Some Taifals were settled in Phrygia in the late fourth century. Arethas of Caesarea, writing in the tenth century, mentions them alongside the Gothograeci, leading Gustav Anrich to suggest that these Phrygian Taifals were the ancestors of the Gothograeci of the 7th–10th centuries.

The village of Tealby (originally Tavelesbi, Tauelesbi or Teflesbi) in the former kingdom of Lindsey may preserve the name of some Taifali who remained in Britain after the Roman withdrawal in 410. If so, it suggests the unattested Old English tribal name *Tāflas or *Tǣflas.

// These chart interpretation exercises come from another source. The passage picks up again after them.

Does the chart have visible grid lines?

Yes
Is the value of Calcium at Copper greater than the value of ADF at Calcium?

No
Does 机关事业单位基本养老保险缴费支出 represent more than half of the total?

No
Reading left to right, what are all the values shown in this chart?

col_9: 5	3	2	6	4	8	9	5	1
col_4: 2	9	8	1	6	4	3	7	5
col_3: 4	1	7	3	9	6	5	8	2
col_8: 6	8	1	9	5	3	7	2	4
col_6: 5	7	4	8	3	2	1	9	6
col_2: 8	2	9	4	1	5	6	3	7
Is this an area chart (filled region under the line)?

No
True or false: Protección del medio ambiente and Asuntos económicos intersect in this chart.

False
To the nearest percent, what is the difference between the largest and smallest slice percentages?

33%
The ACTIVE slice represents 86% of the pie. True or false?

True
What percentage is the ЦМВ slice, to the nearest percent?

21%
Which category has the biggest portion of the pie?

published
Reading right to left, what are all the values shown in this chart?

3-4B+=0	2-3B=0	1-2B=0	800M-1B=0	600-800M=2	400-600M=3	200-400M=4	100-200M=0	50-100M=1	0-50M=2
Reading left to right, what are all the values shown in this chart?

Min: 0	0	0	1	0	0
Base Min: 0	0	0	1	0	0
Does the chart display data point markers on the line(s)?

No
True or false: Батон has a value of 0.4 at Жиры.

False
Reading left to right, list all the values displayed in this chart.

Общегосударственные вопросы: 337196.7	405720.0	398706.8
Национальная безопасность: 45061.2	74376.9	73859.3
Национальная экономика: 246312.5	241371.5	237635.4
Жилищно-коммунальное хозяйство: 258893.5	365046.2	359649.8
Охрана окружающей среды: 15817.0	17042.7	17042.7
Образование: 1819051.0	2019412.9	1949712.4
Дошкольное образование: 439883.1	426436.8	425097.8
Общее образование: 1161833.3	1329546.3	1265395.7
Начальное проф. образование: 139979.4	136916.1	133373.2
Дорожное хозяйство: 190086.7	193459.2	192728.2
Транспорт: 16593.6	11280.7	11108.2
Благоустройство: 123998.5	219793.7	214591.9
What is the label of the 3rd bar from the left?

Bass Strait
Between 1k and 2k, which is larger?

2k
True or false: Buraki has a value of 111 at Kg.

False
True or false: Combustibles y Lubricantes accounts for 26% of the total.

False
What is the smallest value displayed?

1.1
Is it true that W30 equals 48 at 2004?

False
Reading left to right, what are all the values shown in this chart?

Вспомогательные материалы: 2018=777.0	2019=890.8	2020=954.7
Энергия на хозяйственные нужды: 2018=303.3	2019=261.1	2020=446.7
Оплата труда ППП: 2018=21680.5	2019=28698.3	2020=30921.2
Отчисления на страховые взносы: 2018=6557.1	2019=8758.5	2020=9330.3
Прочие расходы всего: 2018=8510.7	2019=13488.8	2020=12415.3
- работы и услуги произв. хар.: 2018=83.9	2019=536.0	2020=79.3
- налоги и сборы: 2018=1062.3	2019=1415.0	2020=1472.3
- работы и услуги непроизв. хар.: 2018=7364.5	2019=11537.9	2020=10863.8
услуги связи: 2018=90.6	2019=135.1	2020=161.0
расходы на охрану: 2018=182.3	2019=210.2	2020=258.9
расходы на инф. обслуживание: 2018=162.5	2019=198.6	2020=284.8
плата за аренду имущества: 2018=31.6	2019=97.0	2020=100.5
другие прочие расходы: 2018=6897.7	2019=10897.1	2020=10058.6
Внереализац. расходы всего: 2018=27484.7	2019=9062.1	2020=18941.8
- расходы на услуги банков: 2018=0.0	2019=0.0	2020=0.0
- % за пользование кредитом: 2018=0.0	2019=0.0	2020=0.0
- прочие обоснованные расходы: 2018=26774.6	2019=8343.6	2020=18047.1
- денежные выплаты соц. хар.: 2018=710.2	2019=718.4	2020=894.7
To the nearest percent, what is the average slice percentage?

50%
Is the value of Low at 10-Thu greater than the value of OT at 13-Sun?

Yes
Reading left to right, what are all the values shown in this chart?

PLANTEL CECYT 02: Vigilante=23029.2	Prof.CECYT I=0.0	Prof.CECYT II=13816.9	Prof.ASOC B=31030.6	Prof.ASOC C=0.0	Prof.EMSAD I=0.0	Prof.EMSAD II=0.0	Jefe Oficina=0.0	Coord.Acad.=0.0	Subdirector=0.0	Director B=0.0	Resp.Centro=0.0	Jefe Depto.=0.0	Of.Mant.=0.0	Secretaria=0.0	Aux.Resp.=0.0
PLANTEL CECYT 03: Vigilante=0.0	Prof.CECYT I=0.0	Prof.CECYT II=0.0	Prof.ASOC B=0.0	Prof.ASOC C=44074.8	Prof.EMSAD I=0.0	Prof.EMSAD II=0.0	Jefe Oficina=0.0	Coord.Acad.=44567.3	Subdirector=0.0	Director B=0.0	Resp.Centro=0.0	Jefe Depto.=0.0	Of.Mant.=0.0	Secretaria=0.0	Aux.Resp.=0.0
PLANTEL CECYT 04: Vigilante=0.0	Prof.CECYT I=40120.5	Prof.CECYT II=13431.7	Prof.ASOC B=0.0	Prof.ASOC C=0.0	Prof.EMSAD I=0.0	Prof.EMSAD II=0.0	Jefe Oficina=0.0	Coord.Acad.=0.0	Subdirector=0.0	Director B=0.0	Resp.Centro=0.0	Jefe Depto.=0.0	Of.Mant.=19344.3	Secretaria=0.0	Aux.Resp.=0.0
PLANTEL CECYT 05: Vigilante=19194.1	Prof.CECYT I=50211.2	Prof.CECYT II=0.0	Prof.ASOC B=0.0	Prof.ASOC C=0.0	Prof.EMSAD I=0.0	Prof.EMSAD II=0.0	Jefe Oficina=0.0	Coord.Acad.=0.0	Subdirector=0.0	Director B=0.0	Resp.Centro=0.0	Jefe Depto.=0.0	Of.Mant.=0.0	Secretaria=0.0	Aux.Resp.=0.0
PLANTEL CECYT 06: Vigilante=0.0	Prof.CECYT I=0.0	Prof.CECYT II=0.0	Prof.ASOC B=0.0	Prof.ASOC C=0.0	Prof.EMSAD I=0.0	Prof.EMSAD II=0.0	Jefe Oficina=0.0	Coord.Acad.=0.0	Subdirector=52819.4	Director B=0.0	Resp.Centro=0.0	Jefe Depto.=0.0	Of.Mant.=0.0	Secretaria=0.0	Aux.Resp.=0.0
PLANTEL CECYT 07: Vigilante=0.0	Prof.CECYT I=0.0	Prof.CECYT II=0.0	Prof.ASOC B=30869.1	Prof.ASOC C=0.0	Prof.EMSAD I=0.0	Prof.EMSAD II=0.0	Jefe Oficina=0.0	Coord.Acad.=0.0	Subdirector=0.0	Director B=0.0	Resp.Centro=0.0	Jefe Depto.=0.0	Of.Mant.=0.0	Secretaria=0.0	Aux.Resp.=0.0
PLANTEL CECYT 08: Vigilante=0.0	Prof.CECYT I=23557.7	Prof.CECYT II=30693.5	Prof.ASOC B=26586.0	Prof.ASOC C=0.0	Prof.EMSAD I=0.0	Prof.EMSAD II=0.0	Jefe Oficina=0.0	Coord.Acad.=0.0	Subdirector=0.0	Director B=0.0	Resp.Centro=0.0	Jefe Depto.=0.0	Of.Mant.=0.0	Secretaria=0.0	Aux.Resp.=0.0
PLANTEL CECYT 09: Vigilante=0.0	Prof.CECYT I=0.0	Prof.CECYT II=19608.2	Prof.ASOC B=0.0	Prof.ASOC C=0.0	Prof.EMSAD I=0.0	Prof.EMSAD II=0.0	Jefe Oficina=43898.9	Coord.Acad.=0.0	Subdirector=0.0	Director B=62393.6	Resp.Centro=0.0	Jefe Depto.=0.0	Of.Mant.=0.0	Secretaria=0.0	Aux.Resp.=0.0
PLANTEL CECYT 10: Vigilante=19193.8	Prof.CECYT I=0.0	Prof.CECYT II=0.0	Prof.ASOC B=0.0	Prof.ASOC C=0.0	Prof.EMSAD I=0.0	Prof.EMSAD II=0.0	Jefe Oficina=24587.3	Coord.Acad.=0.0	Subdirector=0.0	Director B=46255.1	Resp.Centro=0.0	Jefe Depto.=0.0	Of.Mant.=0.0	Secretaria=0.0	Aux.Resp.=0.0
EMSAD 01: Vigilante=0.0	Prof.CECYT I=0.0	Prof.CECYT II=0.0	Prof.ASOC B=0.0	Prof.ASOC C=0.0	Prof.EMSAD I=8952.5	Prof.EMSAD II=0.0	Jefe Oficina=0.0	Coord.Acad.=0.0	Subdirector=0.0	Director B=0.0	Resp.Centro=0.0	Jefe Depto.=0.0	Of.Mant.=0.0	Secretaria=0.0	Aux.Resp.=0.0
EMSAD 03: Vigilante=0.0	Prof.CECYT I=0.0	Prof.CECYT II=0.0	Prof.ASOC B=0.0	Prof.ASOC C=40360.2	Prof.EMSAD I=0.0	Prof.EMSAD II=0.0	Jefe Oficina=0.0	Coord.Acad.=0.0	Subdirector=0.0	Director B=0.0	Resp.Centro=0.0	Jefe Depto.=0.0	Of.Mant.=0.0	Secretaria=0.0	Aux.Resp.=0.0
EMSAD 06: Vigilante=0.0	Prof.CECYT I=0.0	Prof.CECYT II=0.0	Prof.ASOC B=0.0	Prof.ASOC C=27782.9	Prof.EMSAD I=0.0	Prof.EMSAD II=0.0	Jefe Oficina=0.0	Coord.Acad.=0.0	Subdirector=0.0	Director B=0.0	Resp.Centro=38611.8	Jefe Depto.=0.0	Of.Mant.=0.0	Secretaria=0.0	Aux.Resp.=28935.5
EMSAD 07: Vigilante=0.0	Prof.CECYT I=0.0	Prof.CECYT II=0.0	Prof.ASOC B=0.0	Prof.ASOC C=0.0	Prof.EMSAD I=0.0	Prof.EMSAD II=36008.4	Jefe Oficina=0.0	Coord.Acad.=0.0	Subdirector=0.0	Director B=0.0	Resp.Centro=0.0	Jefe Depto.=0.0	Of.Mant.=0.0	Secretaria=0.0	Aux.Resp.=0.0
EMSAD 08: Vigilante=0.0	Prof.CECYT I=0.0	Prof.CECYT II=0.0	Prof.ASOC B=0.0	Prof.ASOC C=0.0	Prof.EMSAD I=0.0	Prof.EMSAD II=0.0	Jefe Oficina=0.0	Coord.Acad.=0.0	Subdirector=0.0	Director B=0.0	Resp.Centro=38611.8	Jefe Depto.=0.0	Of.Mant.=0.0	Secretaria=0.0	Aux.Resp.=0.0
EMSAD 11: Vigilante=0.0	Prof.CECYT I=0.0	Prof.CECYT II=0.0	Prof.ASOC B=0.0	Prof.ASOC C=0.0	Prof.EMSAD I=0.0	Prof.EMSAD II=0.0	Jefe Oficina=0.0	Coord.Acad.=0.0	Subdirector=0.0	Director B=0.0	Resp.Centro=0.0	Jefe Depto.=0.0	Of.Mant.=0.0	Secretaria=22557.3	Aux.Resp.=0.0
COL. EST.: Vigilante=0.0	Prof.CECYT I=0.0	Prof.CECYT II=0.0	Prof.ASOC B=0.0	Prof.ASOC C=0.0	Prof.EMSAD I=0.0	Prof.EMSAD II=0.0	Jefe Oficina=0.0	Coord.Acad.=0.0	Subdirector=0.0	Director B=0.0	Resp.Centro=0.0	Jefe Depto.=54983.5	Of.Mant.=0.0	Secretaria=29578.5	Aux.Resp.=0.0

==Presence in Merovingian Gaul==
Also according to the Notitia, there was a praefectus Sarmatarum et Taifalorum gentilium, Pictavis in Galia, that is, a Sarmatian and Taifal prefect in Poitiers in Gaul. The region of Poitou was even called Thifalia, Theiphalia or Theofalgicus pagus (all meaning "Taifal country") in the sixth century. The Taifals were instrumental in defeating the Visigothic cavalry hand to hand at the Battle of Vouillé in 507.

Under the Merovingians, Theiphalia had its own dux (duke). It is possible that the Taifal laeti who had served the Romans also served as garrisons for the Franks, but this is not referred to in primary records. The laeti were formally integrated into the Merovingian military establishment under Childebert I. Gregory of Tours, the principal source for the Taifals in the sixth century, says that a certain Frankish dux named Austrapius "oppressed" the Taifals (probably in the vicinity of Tiffauges); they revolted and killed him. The last mention of the Taifals as a distinct gens dates from year 565, but their Oltenic remnants almost certainly took part in the Lombard migration and invasion of Italy in 568.

The most famous Taifal was Saint Senoch, who founded an abbey at the Roman ruins which are now called Saint-Senoch. The Taifal influence extended into the ninth century and their fortresses, like Tiffauges and Lusignan, continued in use under the Carolingians. It has even been suggested that the Asiatic Taifals and Sarmatians influenced the Germanic arts. They also left their mark in the municipal nomenclature of the region: asides from Tiffauges, mentioned above, Taphaleschat in Corrèze, Touffailles and Touffaillou in Aquitaine, and Chauffailles (formerly Taïfailia) in Burgundy owe their names to Taifal settlement. Perhaps the town of Tafalla in the Navarre owes its name to these people, but if so, it is unknown if the Taifals were established in Hispania (probably to subdue the Basques) by the Romans before 412 or by the Visigoths after that. The town of Taivola in northern Italy was also a Taifal settlement.